The new campus-wide initiative, which involves all 10 schools of the University, will include a number of new certificate offerings at the undergraduate and graduate level, each requiring participation in “project teams,” said Andrew Janiak, Creed C. Black associate professor of philosophy, at the Arts and Sciences Council meeting Thursday. Undergraduates will join students from the other schools to form project teams, each designed to tackle some specific problem within one of five designated themes.
The program will receive a major gift as part of the Duke Forward capital campaign.
“What we’re really doing is using existing elements within the curriculum—study abroad, language study, study in traditional majors—and giving students a path through the curriculum,” Janiak said.

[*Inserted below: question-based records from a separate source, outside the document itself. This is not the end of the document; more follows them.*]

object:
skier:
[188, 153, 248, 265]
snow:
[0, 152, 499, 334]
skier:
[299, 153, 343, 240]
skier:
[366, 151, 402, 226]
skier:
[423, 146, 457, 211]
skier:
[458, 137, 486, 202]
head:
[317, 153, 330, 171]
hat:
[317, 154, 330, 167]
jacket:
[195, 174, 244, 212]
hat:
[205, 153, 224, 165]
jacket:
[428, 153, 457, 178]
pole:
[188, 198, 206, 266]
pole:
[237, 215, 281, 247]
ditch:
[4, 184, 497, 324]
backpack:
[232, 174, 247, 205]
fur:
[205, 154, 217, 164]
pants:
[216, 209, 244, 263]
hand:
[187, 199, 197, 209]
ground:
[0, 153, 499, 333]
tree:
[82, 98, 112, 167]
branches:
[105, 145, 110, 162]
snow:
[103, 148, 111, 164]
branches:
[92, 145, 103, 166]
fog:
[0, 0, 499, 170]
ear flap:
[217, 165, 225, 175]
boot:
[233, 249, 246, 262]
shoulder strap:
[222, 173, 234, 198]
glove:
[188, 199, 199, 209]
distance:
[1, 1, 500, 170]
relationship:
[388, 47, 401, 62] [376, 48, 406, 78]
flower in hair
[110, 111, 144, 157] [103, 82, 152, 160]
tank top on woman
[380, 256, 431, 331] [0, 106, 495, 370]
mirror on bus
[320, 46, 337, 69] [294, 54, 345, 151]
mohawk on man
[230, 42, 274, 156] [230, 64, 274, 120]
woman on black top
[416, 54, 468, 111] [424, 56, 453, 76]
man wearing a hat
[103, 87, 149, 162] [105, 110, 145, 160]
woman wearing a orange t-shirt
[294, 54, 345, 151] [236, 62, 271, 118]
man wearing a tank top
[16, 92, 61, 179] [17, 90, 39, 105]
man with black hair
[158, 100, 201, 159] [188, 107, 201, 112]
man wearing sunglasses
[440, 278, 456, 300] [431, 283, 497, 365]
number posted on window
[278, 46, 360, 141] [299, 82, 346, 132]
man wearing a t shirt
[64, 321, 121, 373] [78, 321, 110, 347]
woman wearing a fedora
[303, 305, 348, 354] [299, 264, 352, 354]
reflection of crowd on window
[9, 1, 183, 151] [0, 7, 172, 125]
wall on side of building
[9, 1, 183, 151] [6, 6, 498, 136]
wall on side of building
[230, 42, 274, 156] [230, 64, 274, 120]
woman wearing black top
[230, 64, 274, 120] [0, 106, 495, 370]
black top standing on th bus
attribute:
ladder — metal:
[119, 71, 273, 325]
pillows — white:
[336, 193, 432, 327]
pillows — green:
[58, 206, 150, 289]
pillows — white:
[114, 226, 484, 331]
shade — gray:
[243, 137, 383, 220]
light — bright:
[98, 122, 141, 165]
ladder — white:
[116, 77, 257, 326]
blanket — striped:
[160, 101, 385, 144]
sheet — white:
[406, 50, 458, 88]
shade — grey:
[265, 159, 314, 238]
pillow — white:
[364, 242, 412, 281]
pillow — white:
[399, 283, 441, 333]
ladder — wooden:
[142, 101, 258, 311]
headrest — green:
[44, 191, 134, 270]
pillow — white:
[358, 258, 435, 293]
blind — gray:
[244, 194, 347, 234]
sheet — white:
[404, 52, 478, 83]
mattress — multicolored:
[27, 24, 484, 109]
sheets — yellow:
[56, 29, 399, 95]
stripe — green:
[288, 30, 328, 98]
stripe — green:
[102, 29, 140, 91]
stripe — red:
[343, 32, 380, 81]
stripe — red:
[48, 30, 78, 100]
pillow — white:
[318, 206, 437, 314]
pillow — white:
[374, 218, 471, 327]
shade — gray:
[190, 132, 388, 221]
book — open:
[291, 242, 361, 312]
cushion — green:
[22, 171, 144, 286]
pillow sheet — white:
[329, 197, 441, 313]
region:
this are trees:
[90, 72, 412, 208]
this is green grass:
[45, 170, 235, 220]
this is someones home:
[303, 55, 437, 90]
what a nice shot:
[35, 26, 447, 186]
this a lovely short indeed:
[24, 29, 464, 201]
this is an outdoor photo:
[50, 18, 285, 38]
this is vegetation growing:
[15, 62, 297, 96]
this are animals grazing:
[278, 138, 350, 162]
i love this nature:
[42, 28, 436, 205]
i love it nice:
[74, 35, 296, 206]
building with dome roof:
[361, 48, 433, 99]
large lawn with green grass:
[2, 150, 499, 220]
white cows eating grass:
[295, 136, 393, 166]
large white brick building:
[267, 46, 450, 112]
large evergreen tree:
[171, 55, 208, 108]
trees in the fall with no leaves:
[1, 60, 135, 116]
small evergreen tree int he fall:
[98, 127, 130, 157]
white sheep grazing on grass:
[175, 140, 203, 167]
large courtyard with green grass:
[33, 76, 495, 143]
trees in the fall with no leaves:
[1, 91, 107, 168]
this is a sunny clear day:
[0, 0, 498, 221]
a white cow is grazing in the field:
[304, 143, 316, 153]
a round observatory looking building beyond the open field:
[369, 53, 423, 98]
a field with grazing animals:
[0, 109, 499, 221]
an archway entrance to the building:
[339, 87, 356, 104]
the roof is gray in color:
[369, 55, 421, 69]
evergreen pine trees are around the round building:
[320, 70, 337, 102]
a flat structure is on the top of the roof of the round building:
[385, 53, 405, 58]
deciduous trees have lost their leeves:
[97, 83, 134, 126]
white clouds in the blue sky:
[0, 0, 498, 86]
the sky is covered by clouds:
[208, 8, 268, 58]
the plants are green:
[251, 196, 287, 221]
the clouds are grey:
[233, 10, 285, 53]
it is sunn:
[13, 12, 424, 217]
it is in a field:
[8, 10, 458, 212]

Duke IDEAS will be comprised of five broad themes, each involving a number of related fields of study: Brain and Society; Education and Human Development; Energy; Global Health; and Information, Society and Culture.

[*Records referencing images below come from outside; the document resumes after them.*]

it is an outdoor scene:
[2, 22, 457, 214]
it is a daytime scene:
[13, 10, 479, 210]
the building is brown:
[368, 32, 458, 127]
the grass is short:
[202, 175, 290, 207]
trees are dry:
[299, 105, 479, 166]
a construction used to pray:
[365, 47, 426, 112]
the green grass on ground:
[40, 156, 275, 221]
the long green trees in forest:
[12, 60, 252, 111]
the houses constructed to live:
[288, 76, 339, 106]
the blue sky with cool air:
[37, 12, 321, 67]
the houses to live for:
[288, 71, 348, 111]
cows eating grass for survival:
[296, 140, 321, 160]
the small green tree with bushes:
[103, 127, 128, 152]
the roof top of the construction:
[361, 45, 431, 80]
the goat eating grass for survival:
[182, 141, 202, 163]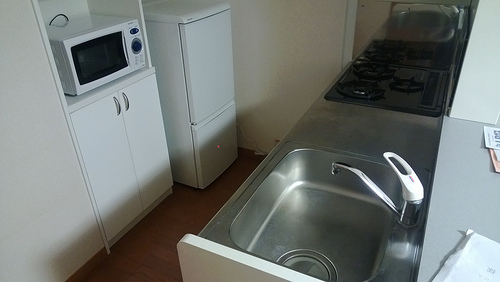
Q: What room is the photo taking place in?
A: Kitchen.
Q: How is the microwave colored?
A: White and black.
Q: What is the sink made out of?
A: Metal.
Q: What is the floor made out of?
A: Wood.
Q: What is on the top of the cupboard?
A: Handles.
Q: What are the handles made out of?
A: Steel.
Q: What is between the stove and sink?
A: Counter.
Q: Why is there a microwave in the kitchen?
A: To heat up the food.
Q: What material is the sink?
A: Stainless steel.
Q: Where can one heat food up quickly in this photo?
A: A microwave.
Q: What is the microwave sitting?
A: On top of cabinet.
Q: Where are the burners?
A: On stove.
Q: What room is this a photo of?
A: Kitchen.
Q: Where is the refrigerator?
A: In corner.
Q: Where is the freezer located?
A: Bottom of refrigerator.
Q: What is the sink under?
A: A window.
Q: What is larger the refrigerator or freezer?
A: The refrigerator.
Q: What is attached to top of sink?
A: A faucet.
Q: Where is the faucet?
A: On the sink.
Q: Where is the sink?
A: Under the faucet.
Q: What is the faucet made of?
A: Metal.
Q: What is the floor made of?
A: Wood.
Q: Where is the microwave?
A: On the cabinets.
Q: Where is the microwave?
A: Over the cabinet.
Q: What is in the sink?
A: It's empty.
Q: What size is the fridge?
A: Small.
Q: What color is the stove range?
A: Black.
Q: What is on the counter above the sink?
A: Papers.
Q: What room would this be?
A: A kitchen.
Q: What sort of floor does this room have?
A: Wood.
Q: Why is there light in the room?
A: The window is open.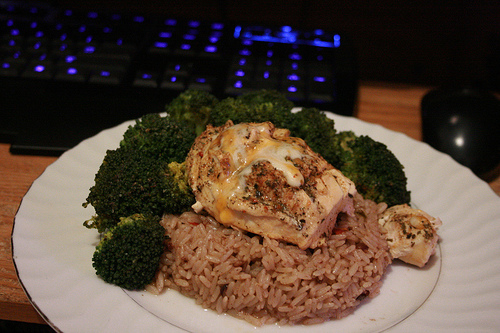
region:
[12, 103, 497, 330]
the plate has a gold trim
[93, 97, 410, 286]
the broccoli is dark green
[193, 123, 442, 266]
the chicken breast is on rice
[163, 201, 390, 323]
the rice is brown rice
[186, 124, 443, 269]
the chicken has herbs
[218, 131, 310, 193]
the chicken has cheese oozing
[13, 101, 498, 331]
the plate has food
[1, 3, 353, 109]
the keyboard has a blue light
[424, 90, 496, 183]
the mouse is black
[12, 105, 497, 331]
the plate is white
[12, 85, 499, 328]
Food on a plate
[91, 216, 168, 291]
Broccoli on the plate of food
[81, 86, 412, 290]
Array of broccoli on the plate of food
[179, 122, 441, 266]
Baked chicken leg on the plate of food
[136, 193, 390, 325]
Rice on the plate of food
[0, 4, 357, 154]
Computer keyboard on the table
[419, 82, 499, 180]
Computer mouse on the table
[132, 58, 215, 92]
Arrow keys of the keyboard on the table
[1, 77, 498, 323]
Table used to hold the keyboard and plate of food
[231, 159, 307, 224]
Piece of skin of the baked chicken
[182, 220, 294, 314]
the rice is brown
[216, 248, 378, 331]
the rice is brown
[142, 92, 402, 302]
a meat on top of the rice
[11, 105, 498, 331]
a white dinner plate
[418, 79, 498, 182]
a black computer mouse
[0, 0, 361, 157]
a black computer keyboard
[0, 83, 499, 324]
a wooden desk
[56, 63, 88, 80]
an illuminated key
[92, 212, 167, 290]
a sprig of broccoli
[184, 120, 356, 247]
a stuffed chicken breast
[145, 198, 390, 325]
a pile of rice pilaf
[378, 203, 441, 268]
a small piece of chicken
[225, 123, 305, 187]
melted cheese on the chicken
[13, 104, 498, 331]
A white plate filled with food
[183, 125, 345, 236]
A portion of baked chicken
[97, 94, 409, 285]
Cooked green broccoli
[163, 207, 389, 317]
A large serving of rice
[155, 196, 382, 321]
A large serving of brown rice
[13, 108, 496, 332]
A large plate with a chicken dinner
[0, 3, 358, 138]
A computer keyboard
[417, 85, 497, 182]
A computer mouse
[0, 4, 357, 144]
A computer keyboard with illuminated keys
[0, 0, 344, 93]
Brigtly illuminated keyboard keys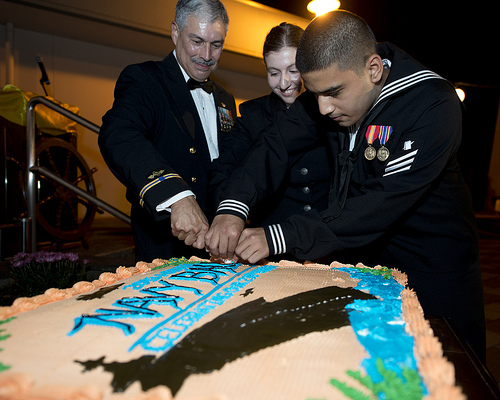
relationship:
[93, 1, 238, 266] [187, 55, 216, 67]
man has mustache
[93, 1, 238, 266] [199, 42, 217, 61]
man has nose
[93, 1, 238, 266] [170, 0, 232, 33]
man has hair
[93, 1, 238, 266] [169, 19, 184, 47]
man has ear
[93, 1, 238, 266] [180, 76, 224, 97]
man wears tie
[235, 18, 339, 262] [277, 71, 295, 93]
woman has nose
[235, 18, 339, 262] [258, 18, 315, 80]
woman has hair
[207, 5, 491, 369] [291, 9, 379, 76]
man has hair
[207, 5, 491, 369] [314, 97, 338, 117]
man has nose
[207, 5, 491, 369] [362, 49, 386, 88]
man has ear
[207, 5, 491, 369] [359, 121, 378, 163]
man has medal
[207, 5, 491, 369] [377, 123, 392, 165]
man has medal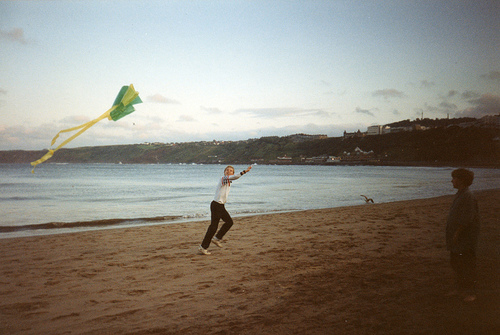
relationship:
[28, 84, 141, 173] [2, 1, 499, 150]
kite in sky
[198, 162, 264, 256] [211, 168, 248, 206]
man wearing a shirt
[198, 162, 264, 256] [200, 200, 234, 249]
man wearing pants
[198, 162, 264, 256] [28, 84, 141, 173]
man flying a kite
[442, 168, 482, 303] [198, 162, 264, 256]
boy watching man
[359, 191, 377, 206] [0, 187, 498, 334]
bird on sand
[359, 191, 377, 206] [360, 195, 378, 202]
bird has wings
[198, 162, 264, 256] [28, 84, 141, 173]
man looking at kite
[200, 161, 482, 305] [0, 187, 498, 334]
people are on sand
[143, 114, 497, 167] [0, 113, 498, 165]
houses are on hill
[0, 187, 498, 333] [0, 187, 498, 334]
beach has sand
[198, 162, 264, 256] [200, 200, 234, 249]
man has pants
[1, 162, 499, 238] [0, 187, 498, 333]
water near beach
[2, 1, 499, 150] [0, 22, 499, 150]
sky has clouds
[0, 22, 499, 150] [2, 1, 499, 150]
clouds are in sky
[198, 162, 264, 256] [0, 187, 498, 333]
man running on beach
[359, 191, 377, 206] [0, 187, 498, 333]
bird landing on beach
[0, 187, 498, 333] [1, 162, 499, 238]
beach near water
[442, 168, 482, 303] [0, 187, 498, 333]
boy standing on beach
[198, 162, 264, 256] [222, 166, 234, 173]
man has blonde hair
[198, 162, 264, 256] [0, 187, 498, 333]
man on beach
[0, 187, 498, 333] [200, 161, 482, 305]
beach below people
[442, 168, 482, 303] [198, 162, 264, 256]
boy to right of man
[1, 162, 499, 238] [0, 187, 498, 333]
water to left of beach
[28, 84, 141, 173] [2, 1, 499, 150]
kite flying in sky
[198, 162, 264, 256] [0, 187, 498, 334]
man running on sand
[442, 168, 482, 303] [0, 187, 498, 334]
boy standing on sand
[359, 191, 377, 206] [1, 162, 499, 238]
bird next to water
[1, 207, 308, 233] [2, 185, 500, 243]
wave close to shore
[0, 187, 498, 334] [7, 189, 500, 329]
sand has footprints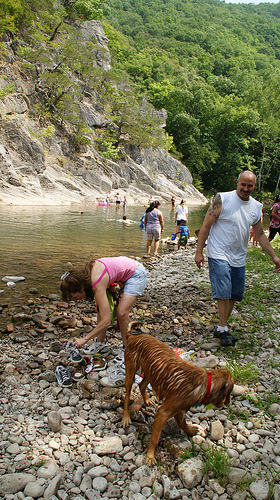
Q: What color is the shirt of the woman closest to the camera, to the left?
A: Pink.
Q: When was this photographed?
A: Daytime.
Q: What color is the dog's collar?
A: Red.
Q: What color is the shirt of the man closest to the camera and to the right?
A: White.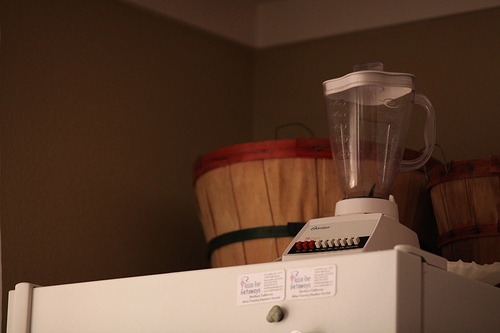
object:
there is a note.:
[235, 271, 287, 304]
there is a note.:
[289, 262, 336, 302]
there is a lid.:
[323, 63, 417, 108]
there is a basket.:
[190, 123, 439, 269]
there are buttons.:
[310, 237, 319, 249]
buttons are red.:
[306, 237, 314, 253]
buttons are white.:
[350, 232, 360, 249]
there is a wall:
[0, 1, 252, 317]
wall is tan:
[1, 0, 499, 332]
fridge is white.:
[3, 244, 498, 331]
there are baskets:
[421, 154, 499, 272]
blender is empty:
[271, 59, 435, 263]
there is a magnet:
[263, 304, 285, 324]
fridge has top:
[1, 245, 498, 301]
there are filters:
[446, 251, 499, 286]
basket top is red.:
[186, 127, 443, 184]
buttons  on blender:
[293, 240, 302, 255]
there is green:
[201, 221, 311, 264]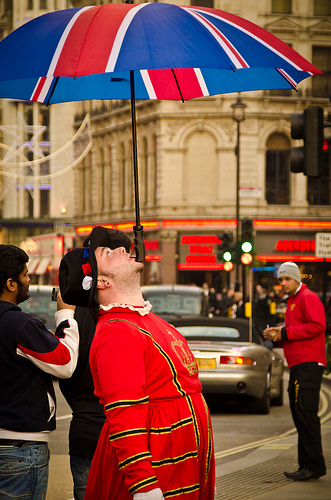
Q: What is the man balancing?
A: An umbrella.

“This can make students’ curricular and co-curricular lives more coherent,” Janiak said. “We want it to encompass many different aspects of the Duke experience.” Project teams would exist continuously over several years, with students periodically cycling in and out, though the details of the project teams are still being worked out, he noted.
He added that Duke IDEAS has the potential to excite prospective students, as well as further differentiate Duke from its peer institutions.

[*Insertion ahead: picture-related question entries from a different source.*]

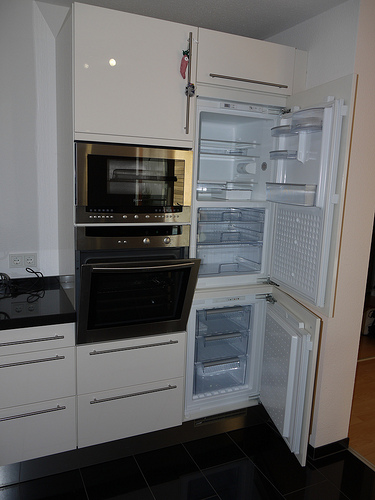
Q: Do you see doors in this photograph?
A: Yes, there is a door.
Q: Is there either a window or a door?
A: Yes, there is a door.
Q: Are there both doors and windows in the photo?
A: No, there is a door but no windows.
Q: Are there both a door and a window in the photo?
A: No, there is a door but no windows.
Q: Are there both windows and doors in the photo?
A: No, there is a door but no windows.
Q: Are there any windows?
A: No, there are no windows.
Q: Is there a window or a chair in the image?
A: No, there are no windows or chairs.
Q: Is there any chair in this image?
A: No, there are no chairs.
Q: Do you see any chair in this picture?
A: No, there are no chairs.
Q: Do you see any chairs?
A: No, there are no chairs.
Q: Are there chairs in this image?
A: No, there are no chairs.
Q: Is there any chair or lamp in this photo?
A: No, there are no chairs or lamps.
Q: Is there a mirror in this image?
A: No, there are no mirrors.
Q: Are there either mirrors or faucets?
A: No, there are no mirrors or faucets.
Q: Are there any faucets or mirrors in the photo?
A: No, there are no mirrors or faucets.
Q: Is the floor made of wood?
A: Yes, the floor is made of wood.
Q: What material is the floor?
A: The floor is made of wood.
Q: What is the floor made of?
A: The floor is made of wood.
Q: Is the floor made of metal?
A: No, the floor is made of wood.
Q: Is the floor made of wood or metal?
A: The floor is made of wood.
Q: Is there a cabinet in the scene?
A: Yes, there is a cabinet.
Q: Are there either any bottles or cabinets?
A: Yes, there is a cabinet.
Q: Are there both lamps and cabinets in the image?
A: No, there is a cabinet but no lamps.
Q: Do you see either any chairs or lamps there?
A: No, there are no chairs or lamps.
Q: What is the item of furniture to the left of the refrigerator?
A: The piece of furniture is a cabinet.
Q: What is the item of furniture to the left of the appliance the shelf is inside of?
A: The piece of furniture is a cabinet.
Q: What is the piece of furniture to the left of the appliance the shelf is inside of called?
A: The piece of furniture is a cabinet.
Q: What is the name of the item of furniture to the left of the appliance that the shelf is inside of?
A: The piece of furniture is a cabinet.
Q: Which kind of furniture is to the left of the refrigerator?
A: The piece of furniture is a cabinet.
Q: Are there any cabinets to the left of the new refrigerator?
A: Yes, there is a cabinet to the left of the refrigerator.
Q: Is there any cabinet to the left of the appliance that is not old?
A: Yes, there is a cabinet to the left of the refrigerator.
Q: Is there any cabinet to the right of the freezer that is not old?
A: No, the cabinet is to the left of the fridge.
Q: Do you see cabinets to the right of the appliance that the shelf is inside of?
A: No, the cabinet is to the left of the fridge.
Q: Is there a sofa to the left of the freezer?
A: No, there is a cabinet to the left of the freezer.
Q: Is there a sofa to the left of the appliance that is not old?
A: No, there is a cabinet to the left of the freezer.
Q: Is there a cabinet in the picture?
A: Yes, there is a cabinet.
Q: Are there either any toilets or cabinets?
A: Yes, there is a cabinet.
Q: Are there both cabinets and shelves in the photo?
A: Yes, there are both a cabinet and a shelf.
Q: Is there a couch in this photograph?
A: No, there are no couches.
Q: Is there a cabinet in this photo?
A: Yes, there is a cabinet.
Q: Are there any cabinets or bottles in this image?
A: Yes, there is a cabinet.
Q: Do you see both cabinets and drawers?
A: Yes, there are both a cabinet and drawers.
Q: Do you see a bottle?
A: No, there are no bottles.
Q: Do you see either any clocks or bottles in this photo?
A: No, there are no bottles or clocks.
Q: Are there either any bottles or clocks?
A: No, there are no bottles or clocks.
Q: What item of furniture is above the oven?
A: The piece of furniture is a cabinet.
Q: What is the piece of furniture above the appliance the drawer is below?
A: The piece of furniture is a cabinet.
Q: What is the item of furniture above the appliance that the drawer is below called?
A: The piece of furniture is a cabinet.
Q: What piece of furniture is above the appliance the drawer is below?
A: The piece of furniture is a cabinet.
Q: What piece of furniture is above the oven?
A: The piece of furniture is a cabinet.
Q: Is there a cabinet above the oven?
A: Yes, there is a cabinet above the oven.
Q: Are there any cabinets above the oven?
A: Yes, there is a cabinet above the oven.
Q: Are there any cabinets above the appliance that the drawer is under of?
A: Yes, there is a cabinet above the oven.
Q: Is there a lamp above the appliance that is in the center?
A: No, there is a cabinet above the oven.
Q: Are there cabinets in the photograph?
A: Yes, there is a cabinet.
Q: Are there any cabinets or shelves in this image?
A: Yes, there is a cabinet.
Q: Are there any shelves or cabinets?
A: Yes, there is a cabinet.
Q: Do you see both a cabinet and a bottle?
A: No, there is a cabinet but no bottles.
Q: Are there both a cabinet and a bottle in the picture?
A: No, there is a cabinet but no bottles.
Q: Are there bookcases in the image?
A: No, there are no bookcases.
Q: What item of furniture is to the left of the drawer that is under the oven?
A: The piece of furniture is a cabinet.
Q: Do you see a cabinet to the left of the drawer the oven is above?
A: Yes, there is a cabinet to the left of the drawer.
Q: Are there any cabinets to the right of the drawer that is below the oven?
A: No, the cabinet is to the left of the drawer.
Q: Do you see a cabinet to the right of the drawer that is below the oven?
A: No, the cabinet is to the left of the drawer.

The program, however, still needs to determine how to involve such disparate groups of students as, for example, engineering students and law students, Janiak said.
“But we hope intellectual excitement will be the one thing in common,” he added.
In other business
Suzanne Shanahan, acting director of the Kenan Institute for Ethics and associate research professor of sociology, proposed a new experiential certificate program. In this program, students would be required to take fewer courses than they would in the current certificate model and must fulfill an “experience” requirement instead. Students would have to spend a certain number of hours participating in internships, research, service learning or other co-curricular activities during the summer or the school year.
“The Duke experience is no longer about the eight semesters—it’s four continuous years,” Shanahan said. “With winter forums, summer internships, Duke Engage, research experiences—a lot of the learning is taking place outside the classroom. We need to figure out how to have some reciprocity between what happens inside and outside the classroom.”
Similar to the current approach, the new certificate program would still feature gateway and capstone courses, though students would have to declare for a certificate no later than midway through their junior year.
The earlier deadline would be meant to encourage greater student reflection, Shanahan said. In addition, students would have to prepare essays and digital portfolios to be accepted into the program.
She noted that the program would be flexible and that students would have a choice between participating in either the new model or the current one.